During a sweat with Kicking Woman, he brought up the prospect of Cammie attending college.

“I thought I was too old and had the kids to take care of but Kevin put me in touch with people that could help me,” Cammie said and eventually enrolled at the University of Montana. “All the things I did there helped save me and gave me the strength I needed to get back what mattered most in my life — my kids. I wasn’t okay with someone, my mother, having my kids, and CPS telling me I lost my parental rights and that I couldn’t get them back. But I eventually got them back, and I also got a sense of normality in my life.”

At UM Cammie began to find out her sense of self and potential in the world of higher education.

“It was a whole new world for me, a new atmosphere where people looked at me and saw a good person, someone with a positive outlook. I don’t think anyone had ever saw that in me before,” Cammie said. “That brought me to a place of feeling I was a worthy person.

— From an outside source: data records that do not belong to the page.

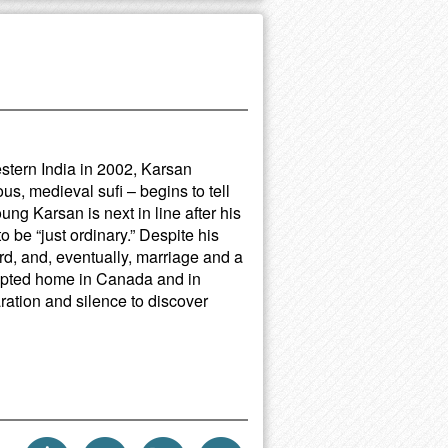
estern India in 2002, Karsan
us, medieval sufi – begins to tell
oung Karsan is next in line after his
o be “just ordinary.” Despite his
d, and, eventually, marriage and a
adopted home in Canada and in
ration and silence to discover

I found my true self. All Nations built the support system I could stand on and step up to do other things, and the Native American Studies program at UM helped me achieve the educational goals I set. Over the last five years I basically proved I can do anything I set out to do.”

While at UM, Cammie sought degrees in Communication and Native American Studies. During her time at UM, she was recognized on the Dean’s list, and the President’s Outstanding Senior Recognition Award for her academic achievements. She also served on the ASUM Student Senate in 2019-2020 academic year but decided to not run for a second term to spend more time with her children and focus on her studies. While on the ASUM Student Senate she was singled out for her efforts to freeze the Montana University System student tuition in testimony at the Montana Legislature. She also served on the UM Diversity Board. She was also earned the Native American Studies Outstanding Student Award.

“I loved being on the student senate, I loved being on committees and advocating for people and wanted to run again but it takes a lot of commitment and time,” Cammie said. “And what really matters is my kids. After fighting so hard to get them back I wanted to be with them, spend more time with them. The senate and school work took away precious time.”

Cammie not only gained an education at UM, she also became pregnant with twin sons, and this spring, on May 1, Cammie graduated Magna Cum Laude with a double major Bachelor’s Degrees in Communications and Native American Studies.

“I was so miserable the last two months of school,” Cammie said. “Two of my friends had to help me up and help me walk to get my diploma.” 

The twins — Kamdyn and Khazmynd — were born June 23.

Looking forward, Cammie is considering attending the UM Law School or seeking a Master’s Degree in Communication. But said the raising of her children, especially the twins, is taking precedence over future desires and plans. The family has a home in the Schley area.

“Right now, I am in the homeland with my kids. This is where I want to be right now in my life,” Cammie said. “Whatever happens after this, I want it to in some way be helping Indian people.”

And Roger is working in Missoula on the Mustard Seed construction project.

And there are seven children — Kamdyn, Kade, Keelan, Kyrah, Kailee, Khazmynd, and Kaylynn — depending on them.